Let’s see if it’s the kind of business you’d like to own.
The company
Emera is involved with electricity generation, transmission and distribution, gas transmission and distribution, and utility energy services with a focus on transforming from high-carbon to low-carbon energy sources. It has an S&P credit rating of BBB+, which is investment grade.
In the last 12 months, more than 95% of Emera’s earnings came from its regulated operations. However, in the long run, management aims to generate 75-85% of earnings from its regulated operations.
Its unregulated businesses will do better under extreme weather conditions when natural gas prices are high and when there is price volatility in the market.
The utility generates 70-75% of its net earnings from the United States. So, it earns more when the U.S. dollar is strong against the Canadian dollar.
A safe, growing dividend
Emera has increased its dividend for 11 consecutive years. It last hiked its dividend at the end of 2017 by about 8.1%. Emera’s five-year dividend-growth rate is about 9.4%.
The utility plans to invest about $7.7 billion from 2017 through 2020. These projects should boost the company’s earnings and cash flow as they come into service. Its capital investments include renewable energy projects, such as large-scale solar projects in Florida.
Management aims to grow Emera’s dividend per share by 8% per year on average through 2020. Emera’s payout ratio is estimated to be under 80%. So, its dividend is sustainable. In the long run, Emera aims to maintain a payout ratio of 70-75%.
What returns can you expect from an investment in Emera?

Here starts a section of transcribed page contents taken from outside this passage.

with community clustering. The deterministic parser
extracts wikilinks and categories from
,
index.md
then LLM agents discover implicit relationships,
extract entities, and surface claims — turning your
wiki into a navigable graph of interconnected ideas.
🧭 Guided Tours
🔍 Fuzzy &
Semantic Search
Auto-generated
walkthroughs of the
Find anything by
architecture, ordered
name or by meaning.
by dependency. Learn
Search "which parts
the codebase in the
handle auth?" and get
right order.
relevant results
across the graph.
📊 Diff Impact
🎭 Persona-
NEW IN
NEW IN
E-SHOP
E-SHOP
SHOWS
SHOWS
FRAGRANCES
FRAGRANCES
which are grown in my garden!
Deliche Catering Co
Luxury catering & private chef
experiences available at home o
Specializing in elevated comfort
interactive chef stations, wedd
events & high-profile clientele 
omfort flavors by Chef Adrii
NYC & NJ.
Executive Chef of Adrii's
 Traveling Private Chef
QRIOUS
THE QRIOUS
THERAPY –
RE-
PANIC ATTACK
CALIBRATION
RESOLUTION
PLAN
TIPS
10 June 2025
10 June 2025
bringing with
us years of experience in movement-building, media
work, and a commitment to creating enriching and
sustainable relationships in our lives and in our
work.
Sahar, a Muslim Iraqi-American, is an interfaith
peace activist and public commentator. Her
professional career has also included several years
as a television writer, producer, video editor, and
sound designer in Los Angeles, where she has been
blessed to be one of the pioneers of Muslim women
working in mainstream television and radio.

The analyst consensus from Thomson Reuters has a 12-month target of $53.10 per share on the stock, which represents about 15% of upside potential for the near term.
Add in its nearly 4.9% yield, and the near-term total returns jump to almost 20%, which is pretty good for a relatively low-risk stock investment.
Investor takeaway
The meaningful dip in Emera stock is an opportunity for conservative investors to start scaling in. Emera is a relatively low-risk investment with an estimated 12-month return of roughly 20%, which is quite attractive. At the recent quotation of $46.17 per share, Emera offers an above-average yield of almost 4.9%.